Mike McGruder

Profile
- Position: Cornerback

Personal information
- Born: May 6, 1964 (age 62) Cleveland, Ohio, U.S.

Career information
- High school: Cleveland Heights (Cleveland Heights, Ohio)
- College: Kent State

Career history
- 1986–1988: Saskatchewan Roughriders
- 1989: Green Bay Packers
- 1990–1991: Miami Dolphins
- 1992–1993: San Francisco 49ers
- 1994–1995: Tampa Bay Buccaneers
- 1996–1997: New England Patriots
- Stats at Pro Football Reference

= Mike McGruder =

American football player (born 1964)

Mike "Scooter" McGruder (born May 6, 1964) is an American former professional football player who was a cornerback in the National Football League (NFL) and Canadian Football League (CFL). He played college football for the Kent State Golden Flashes.

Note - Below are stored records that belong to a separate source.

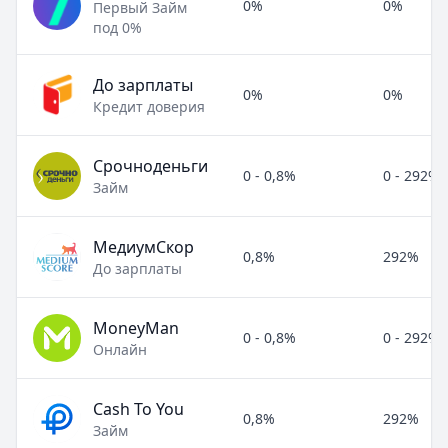
0%
0%
Первый Займ
под 0%
До зарплаты
0%
0%
Кредит доверия
Срочноденьги
0 - 0,8%
0 - 292%
Займ
МедиумСкор
0,8%
292%
До зарплаты
MoneyMan
0 - 0,8%
0 - 292%
Онлайн
Cash To You
0,8%
292%
Займ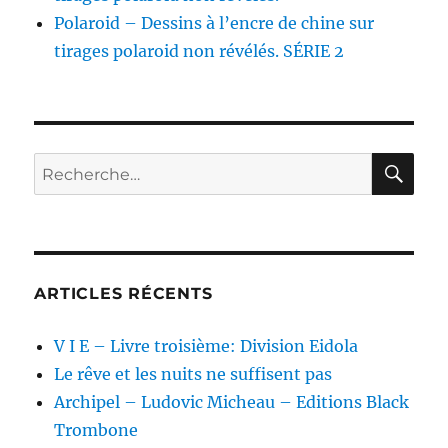
Polaroid – Dessins à l’encre de chine sur
tirages polaroid non révélés. SÉRIE 2
RE
Recherche
pour :
ARTICLES RÉCENTS
V I E – Livre troisième: Division Eidola
Le rêve et les nuits ne suffisent pas
Archipel – Ludovic Micheau – Editions Black
Trombone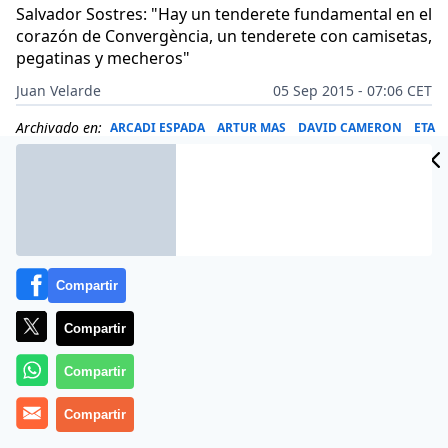
Salvador Sostres: "Hay un tenderete fundamental en el
corazón de Convergència, un tenderete con camisetas,
pegatinas y mecheros"
Juan Velarde
05 Sep 2015 - 07:06 CET
Archivado en:
ARCADI ESPADA
ARTUR MAS
DAVID CAMERON
ETA
Compartir
Compartir
Compartir
Compartir
La estampa del niño sirio hallado cadáver en las costas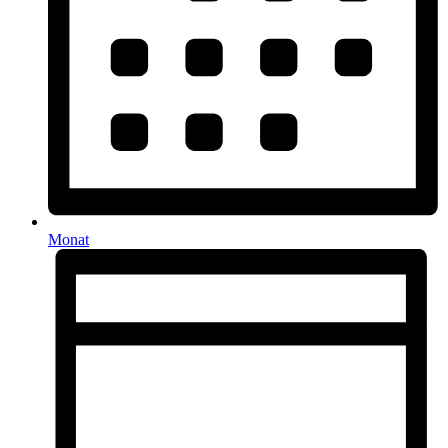
Monat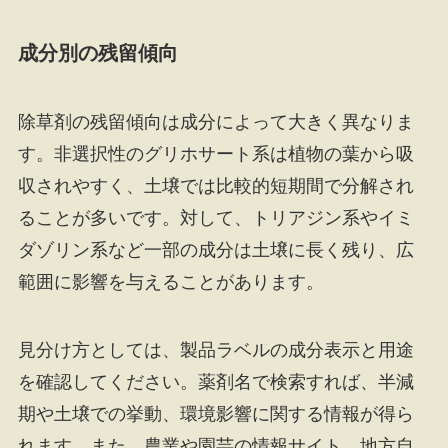
成分別の残留傾向
除草剤の残留傾向は成分によって大きく異なりま
す。非選択性のグリホサート系は植物の葉から吸
収されやすく、土壌では比較的短期間で分解され
ることが多いです。対して、トリアジン系やイミ
ダゾリン系など一部の成分は土壌に長く残り、広
範囲に影響を与えることがあります。
見分け方としては、製品ラベルの成分表示と用途
を確認してください。薬剤名で検索すれば、半減
期や土壌での挙動、環境影響に関する情報が得ら
れます。また、農業や園芸の情報サイト、地方自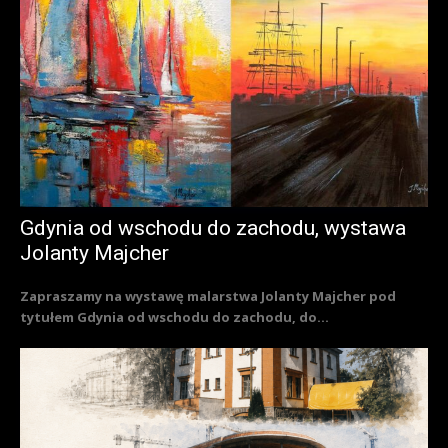
Gdynia od wschodu do zachodu, wystawa
Jolanty Majcher
Zapraszamy na wystawę malarstwa Jolanty Majcher pod
tytułem Gdynia od wschodu do zachodu, do...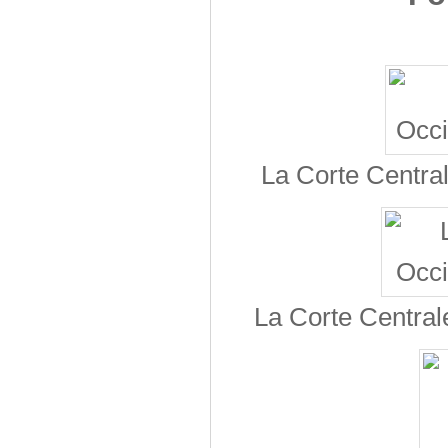
La Corte Central
La Corte Central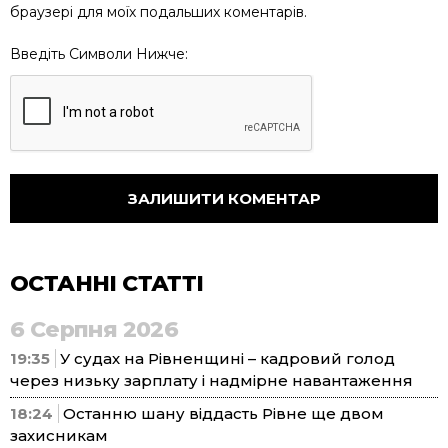
браузері для моїх подальших коментарів.
Введіть Символи Нижче:
ОСТАННІ СТАТТІ
6 Серпня 2026
19:35
У судах на Рівненщині – кадровий голод
через низьку зарплату і надмірне навантаження
18:24
Останню шану віддасть Рівне ще двом
захисникам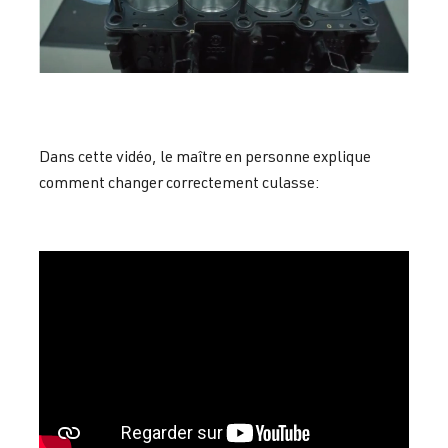
Dans cette vidéo, le maître en personne explique
comment changer correctement culasse: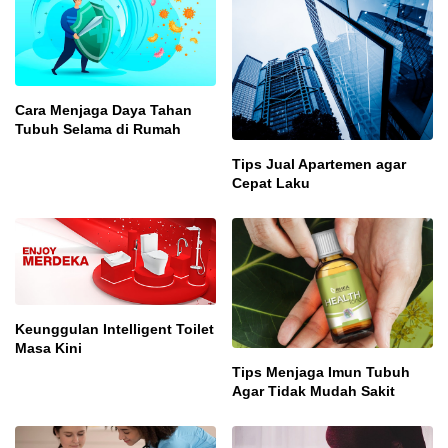
Cara Menjaga Daya Tahan
Tubuh Selama di Rumah
Tips Jual Apartemen agar
Cepat Laku
Keunggulan Intelligent Toilet
Masa Kini
Tips Menjaga Imun Tubuh
Agar Tidak Mudah Sakit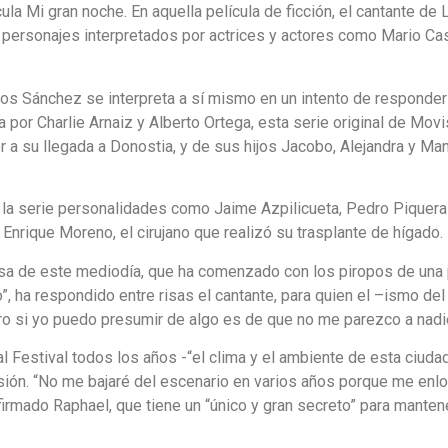
cula Mi gran noche. En aquella película de ficción, el cantante de
s personajes interpretados por actrices y actores como Mario Ca
s Sánchez se interpreta a sí mismo en un intento de responder 
a por Charlie Arnaiz y Alberto Ortega, esta serie original de Movi
r a su llegada a Donostia, y de sus hijos Jacobo, Alejandra y M
 la serie personalidades como Jaime Azpilicueta, Pedro Piquera
r Enrique Moreno, el cirujano que realizó su trasplante de hígado.
sa de este mediodía, que ha comenzado con los piropos de una p
, ha respondido entre risas el cantante, para quien el –ismo del t
o si yo puedo presumir de algo es de que no me parezco a nadie 
 al Festival todos los años -“el clima y el ambiente de esta ciud
sión. “No me bajaré del escenario en varios años porque me enl
rmado Raphael, que tiene un “único y gran secreto” para mantene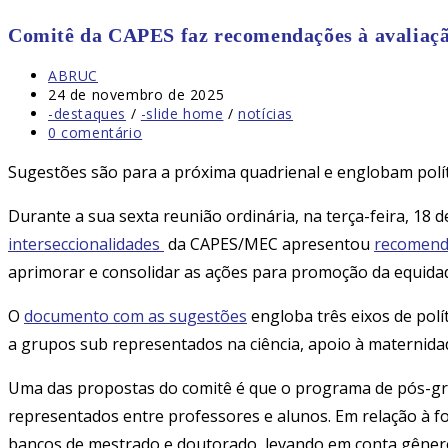
Comitê da CAPES faz recomendações à avaliaç
Autor
ABRUC
do
Post
24 de novembro de 2025
post:
publicado:
Categoria
-destaques
/
-slide home
/
notícias
do
Comentários
0 comentário
post:
do
post:
Sugestões são para a próxima quadrienal e englobam polít
Durante a sua sexta reunião ordinária, na terça-feira, 18
interseccionalidades
da CAPES/MEC apresentou
recomend
aprimorar e consolidar as ações para promoção da equida
O
documento com as sugestões
engloba três eixos de polí
a grupos sub representados na ciência, apoio à maternidad
Uma das propostas do comitê é que o programa de pós-gra
representados entre professores e alunos. Em relação à for
bancos de mestrado e doutorado, levando em conta gênero,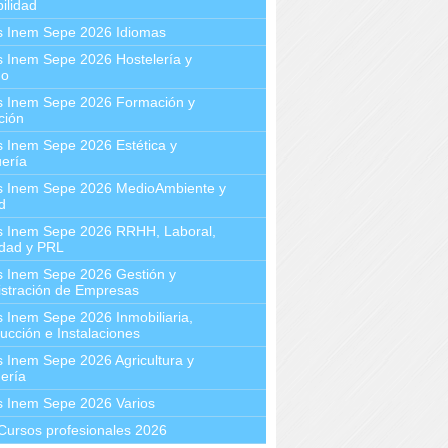
ilidad
s Inem Sepe 2026 Idiomas
 Inem Sepe 2026 Hostelería y
mo
s Inem Sepe 2026 Formación y
ción
 Inem Sepe 2026 Estética y
ería
s Inem Sepe 2026 MedioAmbiente y
d
s Inem Sepe 2026 RRHH, Laboral,
idad y PRL
s Inem Sepe 2026 Gestión y
stración de Empresas
 Inem Sepe 2026 Inmobiliaria,
ucción e Instalaciones
 Inem Sepe 2026 Agricultura y
ería
s Inem Sepe 2026 Varios
Cursos profesionales 2026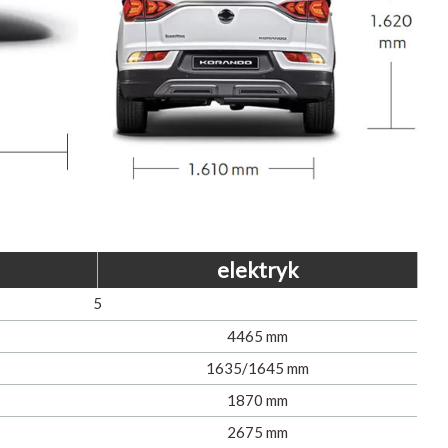
elektryk
5
4465 mm
1635/1645 mm
1870 mm
2675 mm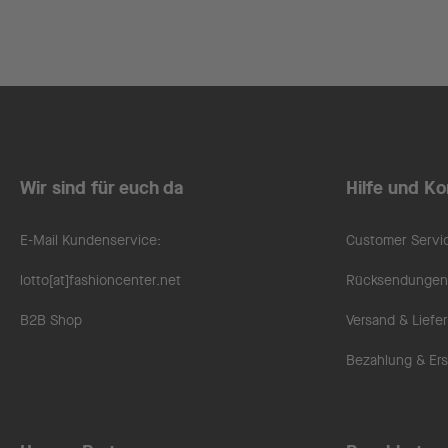
Wir sind für euch da
Hilfe und Ko
E-Mail Kundenservice:
Customer Servi
lotto[at]fashioncenter.net
Rücksendungen 
B2B Shop
Versand & Liefe
Bezahlung & Ers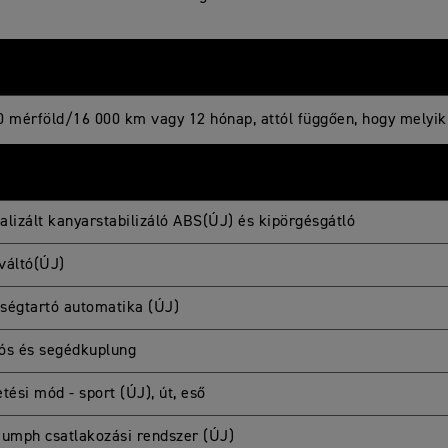
0 mérföld/16 000 km vagy 12 hónap, attól függően, hogy melyik
alizált kanyarstabilizáló ABS(ÚJ) és kipörgésgátló
váltó(ÚJ)
ségtartó automatika (ÚJ)
ós és segédkuplung
tési mód - sport (ÚJ), út, eső
iumph csatlakozási rendszer (ÚJ)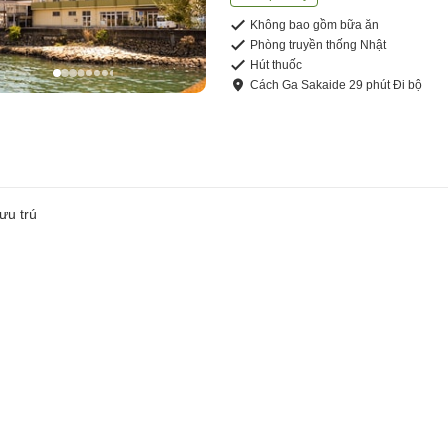
Không bao gồm bữa ăn
Phòng truyền thống Nhật
Hút thuốc
Cách
Ga Sakaide
29
phút
Đi bộ
ưu trú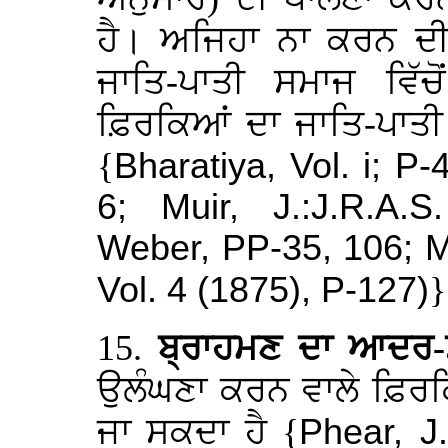
ਹੈ। ਅਜਿਹਾ ਨਾ ਕਰਨ ਦੀ 
ਜਾਤਿ-ਪਾਤੀ ਸਮਾਜ ਵਿੱ
ਫ਼ਿਰਕਿਆਂ ਦਾ ਜਾਤਿ-ਪਾਤੀ 
{
Bharatiya, Vol. i; P
6; Muir, J.:J.R.A.
Weber, PP-35, 106; Ma
Vol. 4 (1875), P-127)
15.
ਬ੍ਰਾਹਮਣ ਦਾ ਆਦਰ-
ਉਲੰਘਣਾ ਕਰਨ ਵਾਲੇ ਫ਼ਿਰਕਿ
ਜਾ ਸਕਦਾ ਹੈ {
Phear, J.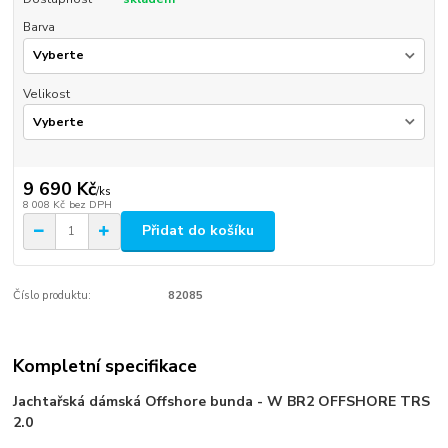
Barva
Velikost
9 690 Kč
/
ks
8 008 Kč
bez DPH
Přidat do košíku
Číslo produktu:
82085
Kompletní specifikace
Jachtařská dámská Offshore bunda - W BR2 OFFSHORE TRS
2.0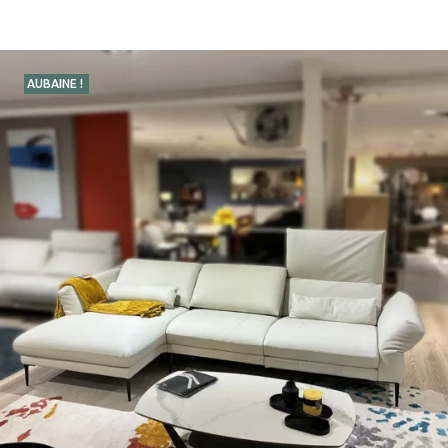
AUBAINE !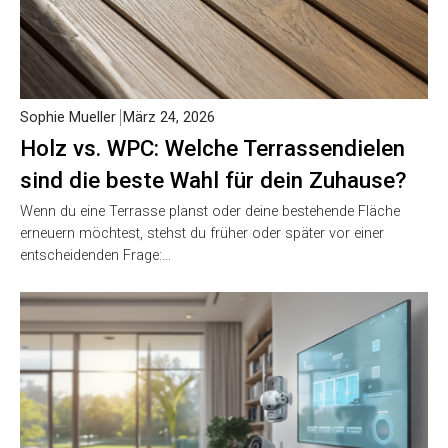
Sophie Mueller
März 24, 2026
Holz vs. WPC: Welche Terrassendielen
sind die beste Wahl für dein Zuhause?
Wenn du eine Terrasse planst oder deine bestehende Fläche
erneuern möchtest, stehst du früher oder später vor einer
entscheidenden Frage:…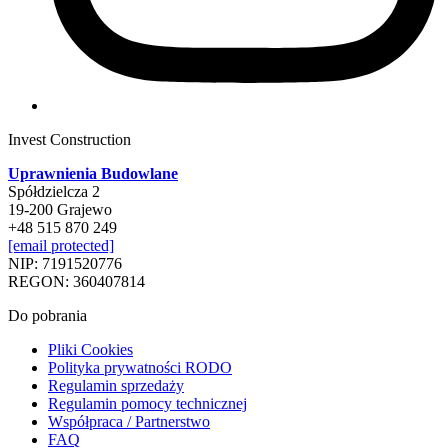
Invest Construction
Uprawnienia Budowlane
Spółdzielcza 2
19-200 Grajewo
+48 515 870 249
[email protected]
NIP: 7191520776
REGON: 360407814
Do pobrania
Pliki Cookies
Polityka prywatności RODO
Regulamin sprzedaży
Regulamin pomocy technicznej
Współpraca / Partnerstwo
FAQ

Over his 12-year career, Mike played in championship games for the Miami Dolphins, the San Francisco 49ers, and in Super Bowl XXXI with the New England Patriots. During Mike's tenure in San Francisco, he became the team captain and led them in interceptions. He also tied for 3rd in the NFC for most interceptions and was selected as an alternate for the NFL Pro Bowl. In 1998, he announced his retirement.

Mike founded Platinum Charities (PC) in 2010.